# New Wheels for Soda.



## Sodagirl (Jul 4, 2012)

Picked up a wheel assist for Soda today. She is 16 and 3/4! The winter has been hard on her back end, so I am hoping to get her some exercise. Ready for summer swimming. Took her a few minutes, but ended up walking a bunch for using it for the first time. (will post pix asap not sure why its not working right now?). pics if you check my album. Not sure how to attach here.


----------



## goldhaven (Sep 3, 2009)

Soda is a beautiful girl. I hope the wheels work out well for her.


----------



## vcm5 (Apr 20, 2011)

So cute!!!! She looks so happy!!


----------



## CAROLINA MOM (May 12, 2009)

That's great, Soda is a beautiful Old Gold. 
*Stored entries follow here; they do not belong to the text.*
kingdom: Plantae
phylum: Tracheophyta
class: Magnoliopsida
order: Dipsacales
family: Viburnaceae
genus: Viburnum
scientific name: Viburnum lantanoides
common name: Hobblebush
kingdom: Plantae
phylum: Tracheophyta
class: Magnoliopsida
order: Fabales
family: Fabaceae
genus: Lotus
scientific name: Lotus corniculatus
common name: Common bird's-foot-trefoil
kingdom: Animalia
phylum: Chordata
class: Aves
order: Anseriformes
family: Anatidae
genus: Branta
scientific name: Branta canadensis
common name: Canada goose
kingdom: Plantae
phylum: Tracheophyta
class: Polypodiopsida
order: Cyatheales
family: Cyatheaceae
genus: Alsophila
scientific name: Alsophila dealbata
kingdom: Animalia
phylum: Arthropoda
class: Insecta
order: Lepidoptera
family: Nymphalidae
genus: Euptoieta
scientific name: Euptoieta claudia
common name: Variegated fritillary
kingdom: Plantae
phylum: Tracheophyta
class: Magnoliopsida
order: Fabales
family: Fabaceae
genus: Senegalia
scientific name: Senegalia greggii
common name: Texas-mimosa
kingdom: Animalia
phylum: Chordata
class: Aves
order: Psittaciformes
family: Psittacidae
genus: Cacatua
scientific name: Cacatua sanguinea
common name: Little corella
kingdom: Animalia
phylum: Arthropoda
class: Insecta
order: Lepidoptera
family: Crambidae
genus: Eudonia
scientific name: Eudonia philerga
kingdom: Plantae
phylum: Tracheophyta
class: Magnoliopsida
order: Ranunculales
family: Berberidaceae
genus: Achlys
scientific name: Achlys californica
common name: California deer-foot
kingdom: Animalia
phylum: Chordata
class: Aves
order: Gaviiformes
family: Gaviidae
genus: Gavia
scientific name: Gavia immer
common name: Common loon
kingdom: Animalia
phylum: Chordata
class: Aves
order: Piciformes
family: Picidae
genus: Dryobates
What a good long life she's having.


----------



## GoldenCamper (Dec 21, 2009)

What a beautiful gal  I can see the brightness in her eyes with her new found mobility. Seen it with my old boy too when I got him help. Hope you don't mind me posting the pic for you.


----------



## drofen (Feb 2, 2013)

Wow, that's too cool!!


----------



## FeatherRiverSam (Aug 7, 2009)

GoldenCamper said:


> What a beautiful gal  I can see the brightness in her eyes with her new found mobility. Seen it with my old boy too when I got him help. Hope you don't mind me posting the pic for you.


The brightness in her eyes...you nailed that one Steve. That's a wonderful picture to see an old gold with a smile like that would sure make my day.

Pete & Woody


----------



## ssacres (Sep 29, 2012)

What a beauty. Love the white face.


----------



## Sweet Girl (Jun 10, 2010)

She is so sweet and beautiful! How lucky you are to have shared your life with her for this long. She looks thrilled with her new wheels.


----------



## Fella 77 (Jan 21, 2013)

Wow..what a contraption! If it helps her than it's worth it! She is a beautiful oldie and looks very happy in the picture!


----------



## Goldens R Great (Aug 19, 2010)

I love the photo of Soda (cute name) and her wheels! 

16 3/4? How awesome is that!


----------



## maggie1951 (Apr 20, 2007)

What a lovely girl and lovely photo of her


----------



## swishywagga (Nov 13, 2012)

What a beautiful girl you have there. Her new wheels are a fantastic idea, anything that helps her at her age is worth it. You are truly blessed to have had her so long, absolutely lovely.


----------



## beemerdog (Dec 1, 2012)

When my Brandy lost the use of her back legs. I wasn't ready to let go so I built her a "wheel chair" of my own design.








If it had wheels, Brandy loved it. Together we put almost 30 miles on it.
More pictures on our website.


----------



## Buddy's mom forever (Jun 23, 2011)

What a beautiful girl!


----------



## Emz (Feb 25, 2013)

Wow thats so great that she can get out and enjoy her life with the new wheels thats a great idea! And congrad she is living a really great long life, im jealeous my dog only made it till 13 they never live as long as we'd like.


----------